Once you find the line containing "input [2:0] a;", output it and every line after it to the end of the records, exactly.

====== DATASET RECORDS ======

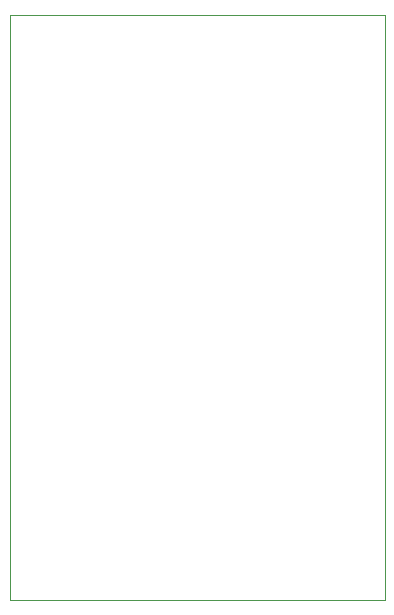
<source format=gbr>
G04 #@! TF.GenerationSoftware,KiCad,Pcbnew,(5.1.0)-1*
G04 #@! TF.CreationDate,2019-04-26T16:32:53+08:00*
G04 #@! TF.ProjectId,stm32,73746d33-322e-46b6-9963-61645f706362,rev?*
G04 #@! TF.SameCoordinates,Original*
G04 #@! TF.FileFunction,Profile,NP*
%FSLAX46Y46*%
G04 Gerber Fmt 4.6, Leading zero omitted, Abs format (unit mm)*
G04 Created by KiCad (PCBNEW (5.1.0)-1) date 2019-04-26 16:32:53*
%MOMM*%
%LPD*%
G04 APERTURE LIST*
%ADD10C,0.050000*%
G04 APERTURE END LIST*
D10*
X113665000Y-66675000D02*
X145415000Y-66675000D01*
X144780000Y-116205000D02*
X145415000Y-116205000D01*
X113665000Y-116205000D02*
X144780000Y-116205000D01*
X113665000Y-66675000D02*
X113665000Y-116205000D01*
X145415000Y-66675000D02*
X145415000Y-116205000D01*
M02*

</source>
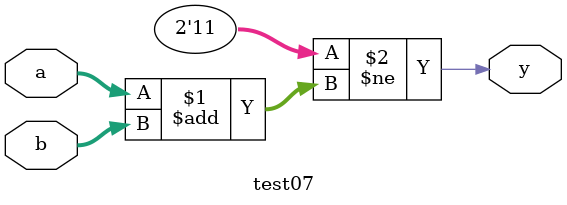
<source format=v>


module test01(a, y);
  input [7:0] a;
  output [3:0] y;
  assign y = ~a >> 4;
endmodule

module test02(a, y);
  input signed [3:0] a;
  output signed [4:0] y;
  assign y = (~a) >> 1;
endmodule

module test03(a, b, y);
  input [2:0] a;
  input signed [1:0] b;
  output y;
  assign y = ~(a >>> 1) == b;
endmodule

module test04(a, y);
  input a;
  output [1:0] y;
  assign y = ~(a - 1'b0);
endmodule

module test05(a, y);
  input a;
  output y;
  assign y = 12345 >> {a, 32'd0};
endmodule

module test06(a, b, c, y);
  input signed [3:0] a;
  input signed [1:0] b;
  input signed [1:0] c;
  output [5:0] y;
  assign y = (a >> b) >>> c;
endmodule

module test07(a, b, y);
  input signed [1:0] a;
  input signed [2:0] b;
  output y;
  assign y = 2'b11 != a+b;
endmodule


</source>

======

▶ **ANSWER**
  input [2:0] a;
  input signed [1:0] b;
  output y;
  assign y = ~(a >>> 1) == b;
endmodule

module test04(a, y);
  input a;
  output [1:0] y;
  assign y = ~(a - 1'b0);
endmodule

module test05(a, y);
  input a;
  output y;
  assign y = 12345 >> {a, 32'd0};
endmodule

module test06(a, b, c, y);
  input signed [3:0] a;
  input signed [1:0] b;
  input signed [1:0] c;
  output [5:0] y;
  assign y = (a >> b) >>> c;
endmodule

module test07(a, b, y);
  input signed [1:0] a;
  input signed [2:0] b;
  output y;
  assign y = 2'b11 != a+b;
endmodule


</source>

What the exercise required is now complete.